Bathroom Wall Humor
Found in restrooms around the country:
The best way to a man's heart is to saw his breast plate open.
* Women's restroom, Murphy's, Champaign, IL
Don't trust anything that bleeds for 5 days and doesn't die.
* Men's restroom, Murphy's, Champaign, IL
Remember, it's not, "How high are you?" it's "Hi, how are you?"
* Rest stop off Route 81. West Virginia.
Fighting for peace is like mining for virginity.
* The Bayou, Baton Rouge, Louisiana.
No matter how good she looks, some other guy is sick and tired of putting
up with her garbage.
* Men's Room, Linda's Bar and Grill, Chapel Hill, North Carolina
To do is to be. -Descartes
To be is to do. -Voltaire
Do be do be do. -Frank Sinatra
* Men's restroom, Greasewood Flats, Scottsdale, Arizona
At the feast of ego, everyone leaves hungry.

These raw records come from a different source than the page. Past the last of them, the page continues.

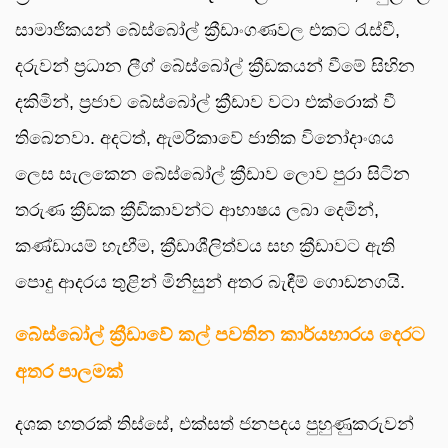
සාමාජිකයන් බේස්බෝල් ක්‍රීඩාංගණවල එකට රැස්වී,
දරුවන් ප්‍රධාන ලීග් බේස්බෝල් ක්‍රීඩකයන් වීමේ සිහින
දකිමින්, ප්‍රජාව බේස්බෝල් ක්‍රීඩාව වටා එක්රොක් වී
තිබෙනවා. අදටත්, ඇමරිකාවේ ජාතික විනෝදාංශය
ලෙස සැලකෙන බේස්බෝල් ක්‍රීඩාව ලොව පුරා සිටින
තරුණ ක්‍රීඩක ක්‍රීඩිකාවන්ට ආභාෂය ලබා දෙමින්,
කණ්ඩායම් හැඟීම, ක්‍රීඩාශීලිත්වය සහ ක්‍රීඩාවට ඇති
පොදු ආදරය තුළින් මිනිසුන් අතර බැඳීම් ගොඩනගයි.
බේස්බෝල් ක්‍රීඩාවේ කල් පවතින කාර්යභාරය දෙරට
අතර පාලමක්
දශක හතරක් තිස්සේ, එක්සත් ජනපදය පුහුණුකරුවන්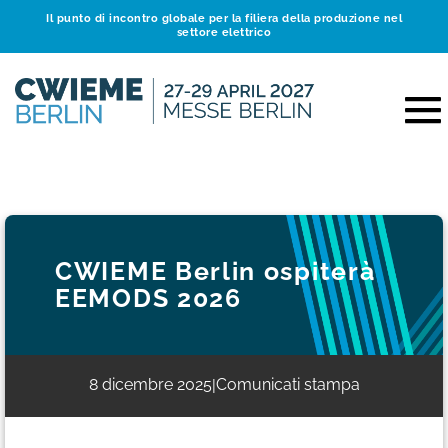
Il punto di incontro globale per la filiera della produzione nel
settore elettrico
CWIEME Berlin ospiterà
EEMODS 2026
8 dicembre 2025
Comunicati stampa
|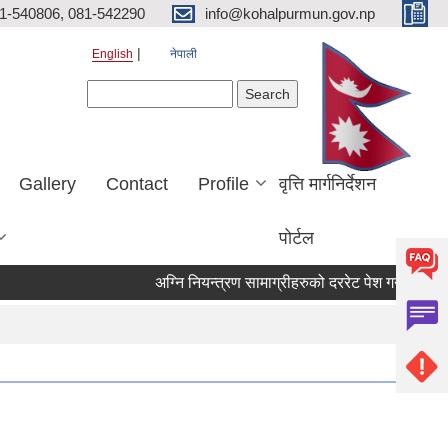
81-540806, 081-542290
info@kohalpurmun.gov.np
English
नेपाली
Search form
Search
Gallery
Contact
Profile
वृत्ति मार्गनिर्देशन
पोर्टल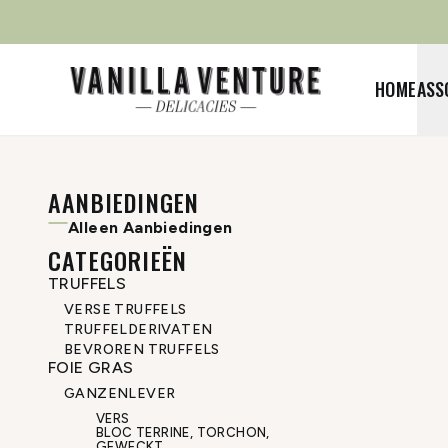
HOME
ASS
AANBIEDINGEN
Alleen Aanbiedingen
CATEGORIEËN
TRUFFELS
VERSE TRUFFELS
TRUFFELDERIVATEN
BEVROREN TRUFFELS
FOIE GRAS
GANZENLEVER
VERS
BLOC TERRINE, TORCHON,
GEWECKT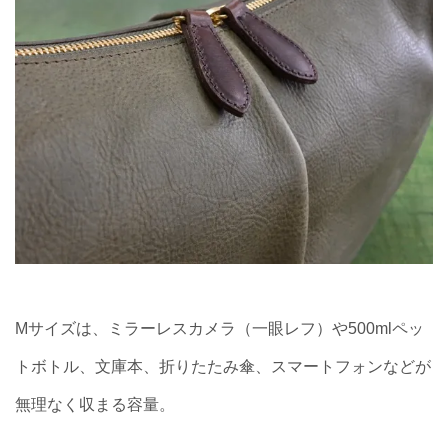
Mサイズは、ミラーレスカメラ（一眼レフ）や500mlペッ
トボトル、文庫本、折りたたみ傘、スマートフォンなどが
無理なく収まる容量。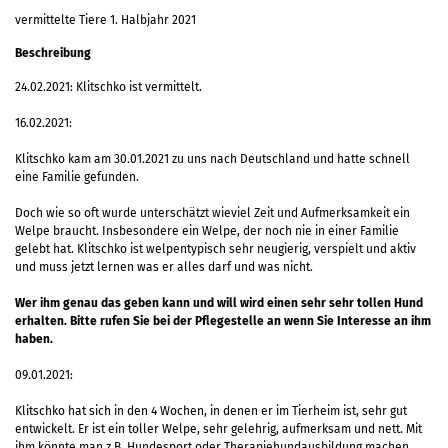
vermittelte Tiere 1. Halbjahr 2021
Beschreibung
24.02.2021: Klitschko ist vermittelt.
16.02.2021:
Klitschko kam am 30.01.2021 zu uns nach Deutschland und hatte schnell
eine Familie gefunden.
Doch wie so oft wurde unterschätzt wieviel Zeit und Aufmerksamkeit ein
Welpe braucht. Insbesondere ein Welpe, der noch nie in einer Familie
gelebt hat. Klitschko ist welpentypisch sehr neugierig, verspielt und aktiv
und muss jetzt lernen was er alles darf und was nicht.
Wer ihm genau das geben kann und will wird einen sehr sehr tollen Hund
erhalten. Bitte rufen Sie bei der Pflegestelle an wenn Sie Interesse an ihm
haben.
09.01.2021:
Klitschko hat sich in den 4 Wochen, in denen er im Tierheim ist, sehr gut
entwickelt. Er ist ein toller Welpe, sehr gelehrig, aufmerksam und nett. Mit
ihm könnte man z.B. Hundesport oder Therapiehundausbildung machen.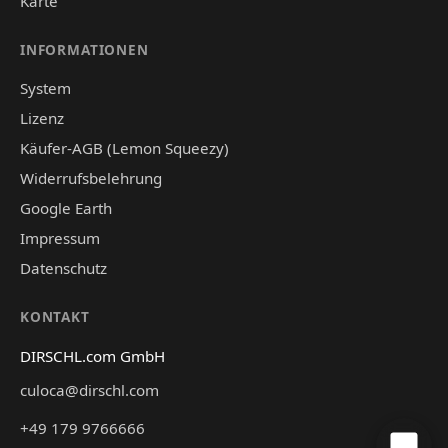
Karte
INFORMATIONEN
System
Lizenz
Käufer-AGB (Lemon Squeezy)
Widerrufsbelehrung
Google Earth
Impressum
Datenschutz
KONTAKT
DIRSCHL.com GmbH
culoca@dirschl.com
+49 179 9766666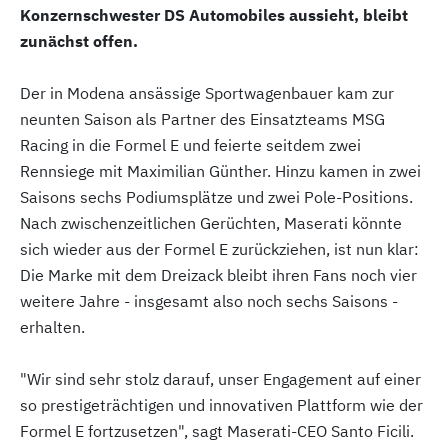
Konzernschwester DS Automobiles aussieht, bleibt
zunächst offen.
Der in Modena ansässige Sportwagenbauer kam zur
neunten Saison als Partner des Einsatzteams MSG
Racing in die Formel E und feierte seitdem zwei
Rennsiege mit Maximilian Günther. Hinzu kamen in zwei
Saisons sechs Podiumsplätze und zwei Pole-Positions.
Nach zwischenzeitlichen Gerüchten, Maserati könnte
sich wieder aus der Formel E zurückziehen, ist nun klar:
Die Marke mit dem Dreizack bleibt ihren Fans noch vier
weitere Jahre - insgesamt also noch sechs Saisons -
erhalten.
"Wir sind sehr stolz darauf, unser Engagement auf einer
so prestigeträchtigen und innovativen Plattform wie der
Formel E fortzusetzen", sagt Maserati-CEO Santo Ficili.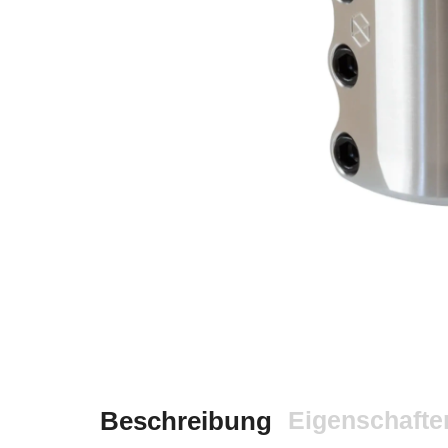
Beschreibung
Eigenschafte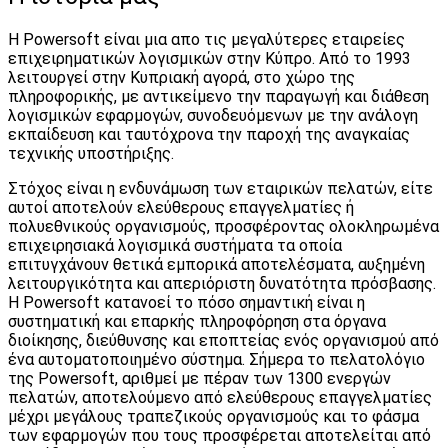
Η Powersoft είναι μια απο τις μεγαλύτερες εταιρείες
επιχειρηματικών λογισμικών στην Κύπρο. Από το 1993
λειτουργεί στην Κυπριακή αγορά, στο χώρο της
πληροφορικής, με αντικείμενο την παραγωγή και διάθεση
λογισμικών εφαρμογών, συνοδευόμενων με την ανάλογη
εκπαίδευση και ταυτόχρονα την παροχή της αναγκαίας
τεχνικής υποστήριξης.
Στόχος είναι η ενδυνάμωση των εταιρικών πελατών, είτε
αυτοί αποτελούν ελεύθερους επαγγελματίες ή
πολυεθνικούς οργανισμούς, προσφέροντας ολοκληρωμένα
επιχειρησιακά λογισμικά συστήματα τα οποία
επιτυγχάνουν θετικά εμπορικά αποτελέσματα, αυξημένη
λειτουργικότητα και απεριόριστη δυνατότητα πρόσβασης.
Η Powersoft κατανοεί το πόσο σημαντική είναι η
συστηματική και επαρκής πληροφόρηση στα όργανα
διοίκησης, διεύθυνσης και εποπτείας ενός οργανισμού από
ένα αυτοματοποιημένο σύστημα. Σήμερα το πελατολόγιο
της Powersoft, αριθμεί με πέραν των 1300 ενεργών
πελατών, αποτελούμενο από ελεύθερους επαγγελματίες
μέχρι μεγάλους τραπεζικούς οργανισμούς και το φάσμα
των εφαρμογών που τους προσφέρεται αποτελείται από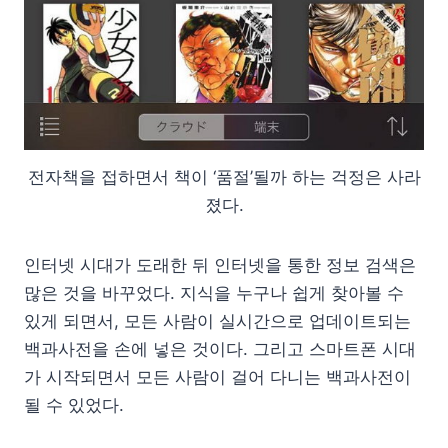
전자책을 접하면서 책이 ‘품절’될까 하는 걱정은 사라
졌다.
인터넷 시대가 도래한 뒤 인터넷을 통한 정보 검색은
많은 것을 바꾸었다. 지식을 누구나 쉽게 찾아볼 수
있게 되면서, 모든 사람이 실시간으로 업데이트되는
백과사전을 손에 넣은 것이다. 그리고 스마트폰 시대
가 시작되면서 모든 사람이 걸어 다니는 백과사전이
될 수 있었다.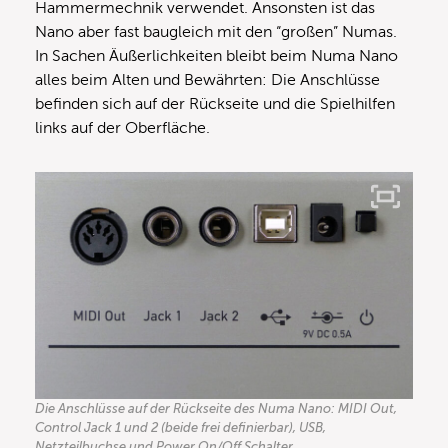
Hammermechnik verwendet. Ansonsten ist das
Nano aber fast baugleich mit den “großen” Numas.
In Sachen Äußerlichkeiten bleibt beim Numa Nano
alles beim Alten und Bewährten: Die Anschlüsse
befinden sich auf der Rückseite und die Spielhilfen
links auf der Oberfläche.
Die Anschlüsse auf der Rückseite des Numa Nano: MIDI Out,
Control Jack 1 und 2 (beide frei definierbar), USB,
Netzteilbuchse und Power On/Off Schalter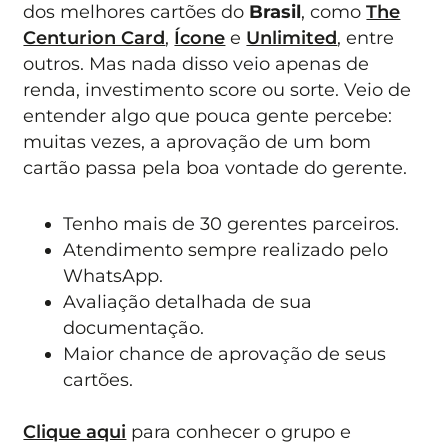
dos melhores cartões do
Brasil
, como
The
Centurion Card
,
Ícone
e
Unlimited
, entre
outros. Mas nada disso veio apenas de
renda, investimento score ou sorte. Veio de
entender algo que pouca gente percebe:
muitas vezes, a aprovação de um bom
cartão passa pela boa vontade do gerente.
Tenho mais de 30 gerentes parceiros.
Atendimento sempre realizado pelo
WhatsApp.
Avaliação detalhada de sua
documentação.
Maior chance de aprovação de seus
cartões.
Clique aqui
para conhecer o grupo e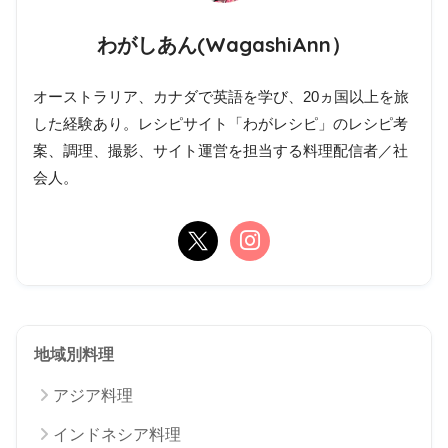
わがしあん(WagashiAnn）
オーストラリア、カナダで英語を学び、20ヵ国以上を旅
した経験あり。レシピサイト「わがレシピ」のレシピ考
案、調理、撮影、サイト運営を担当する料理配信者／社
会人。
地域別料理
アジア料理
インドネシア料理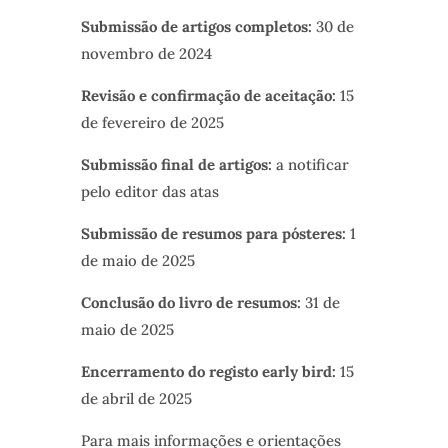
Submissão de artigos completos:
30 de
novembro de 2024
Revisão e confirmação de aceitação:
15
de fevereiro de 2025
Submissão final de artigos:
a notificar
pelo editor das atas
Submissão de resumos para pósteres:
1
de maio de 2025
Conclusão do livro de resumos:
31 de
maio de 2025
Encerramento do registo early bird:
15
de abril de 2025
Para mais informações e orientações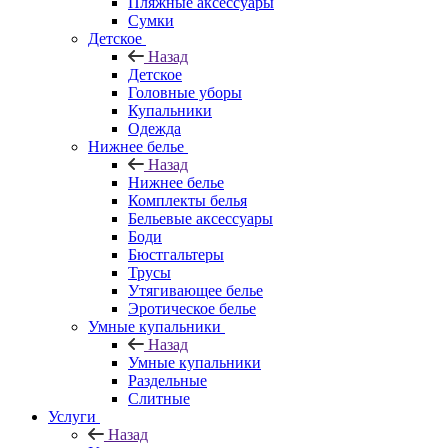
Пляжные аксессуары
Сумки
Детское
Назад
Детское
Головные уборы
Купальники
Одежда
Нижнее белье
Назад
Нижнее белье
Комплекты белья
Бельевые аксессуары
Боди
Бюстгальтеры
Трусы
Утягивающее белье
Эротическое белье
Умные купальники
Назад
Умные купальники
Раздельные
Слитные
Услуги
Назад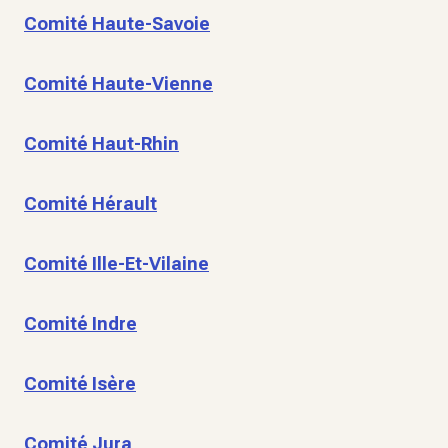
Comité Haute-Savoie
Comité Haute-Vienne
Comité Haut-Rhin
Comité Hérault
Comité Ille-Et-Vilaine
Comité Indre
Comité Isère
Comité Jura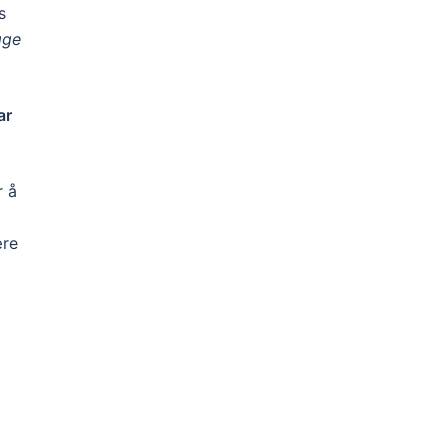
s
gge
ar
r å
ære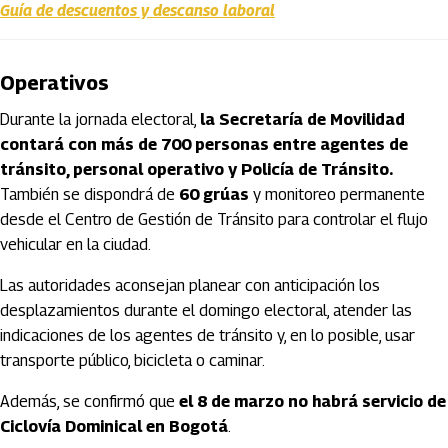
Guía de descuentos y descanso laboral
Operativos
Durante la jornada electoral,
la Secretaría de Movilidad
contará con más de 700 personas entre agentes de
tránsito, personal operativo y Policía de Tránsito.
También se dispondrá de
60 grúas
y monitoreo permanente
desde el Centro de Gestión de Tránsito para controlar el flujo
vehicular en la ciudad.
Las autoridades aconsejan planear con anticipación los
desplazamientos durante el domingo electoral, atender las
indicaciones de los agentes de tránsito y, en lo posible, usar
transporte público, bicicleta o caminar.
Además, se confirmó que
el 8 de marzo no habrá servicio de
Ciclovía Dominical en Bogotá
.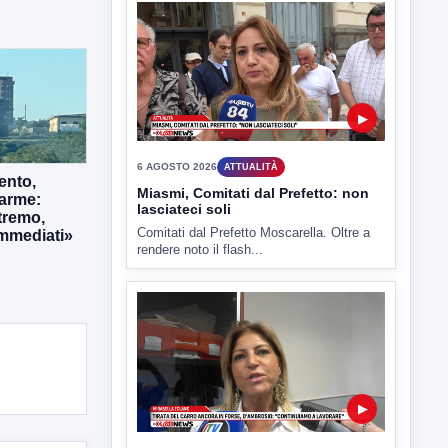
7 AGOSTO 2026
ATTUALITÀ
Benevento tra le città più roventi
della Campania, piazza Fusco
raggiunge i 45 gradi
Benevento è tra le città più calde della
Campania. Lo...
ento,
larme:
tremo,
immediati»
▶
6 AGOSTO 2026
ATTUALITÀ
Miasmi, Comitati dal Prefetto: non
lasciateci soli
Comitati dal Prefetto Moscarella. Oltre a
rendere noto il flash...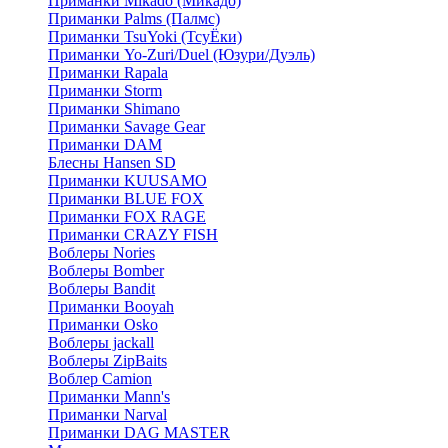
Приманки Mikado (Микадо)
Приманки Palms (Палмс)
Приманки TsuYoki (ТсуЁки)
Приманки Yo-Zuri/Duel (Юзури/Дуэль)
Приманки Rapala
Приманки Storm
Приманки Shimano
Приманки Savage Gear
Приманки DAM
Блесны Hansen SD
Приманки KUUSAMO
Приманки BLUE FOX
Приманки FOX RAGE
Приманки CRAZY FISH
Воблеры Nories
Воблеры Bomber
Воблеры Bandit
Приманки Booyah
Приманки Osko
Воблеры jackall
Воблеры ZipBaits
Воблер Camion
Приманки Mann's
Приманки Narval
Приманки DAG MASTER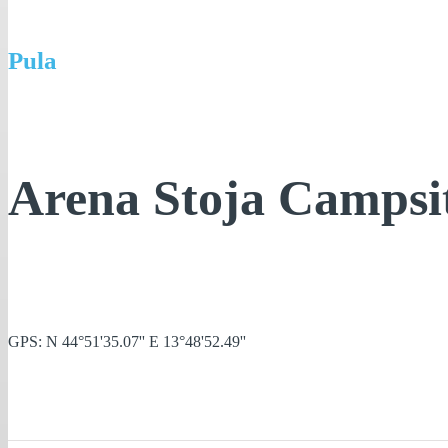
Pula
Arena Stoja Campsi
GPS: N 44°51'35.07'' E 13°48'52.49''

* Bentley's House of Coffee and Tea, Tucson, Arizona
It's hard to make a comeback when you haven't been anywhere.
* Written in the dust on the back of a bus, Wickenburg, Arizona
Make love, not war. Heck, do both, get married!
* Women's restroom, The Filling Station, Bozeman, Montana
God is dead. -Nietzsche
Nietzsche is dead. -God
* The Tombs Restaurant, Washington, D.C.
If voting could really change things, it would be illegal.
* Revolution Books, New York, New York
A Woman's Rule of Thumb: If it has tires or testicles, you're going to have
trouble with it.
* Women's restroom, Dick's Last Resort, Dallas, Texas
You're too good for him.
* Sign over mirror in Women's restroom, Ed Debevic's, Beverly Hills, CA.
No wonder you always go home alone.
* Sign over mirror in Men's restroom, Ed Debevic's, Beverly Hills, CA.
Don't buy this gum, it tastes like rubber.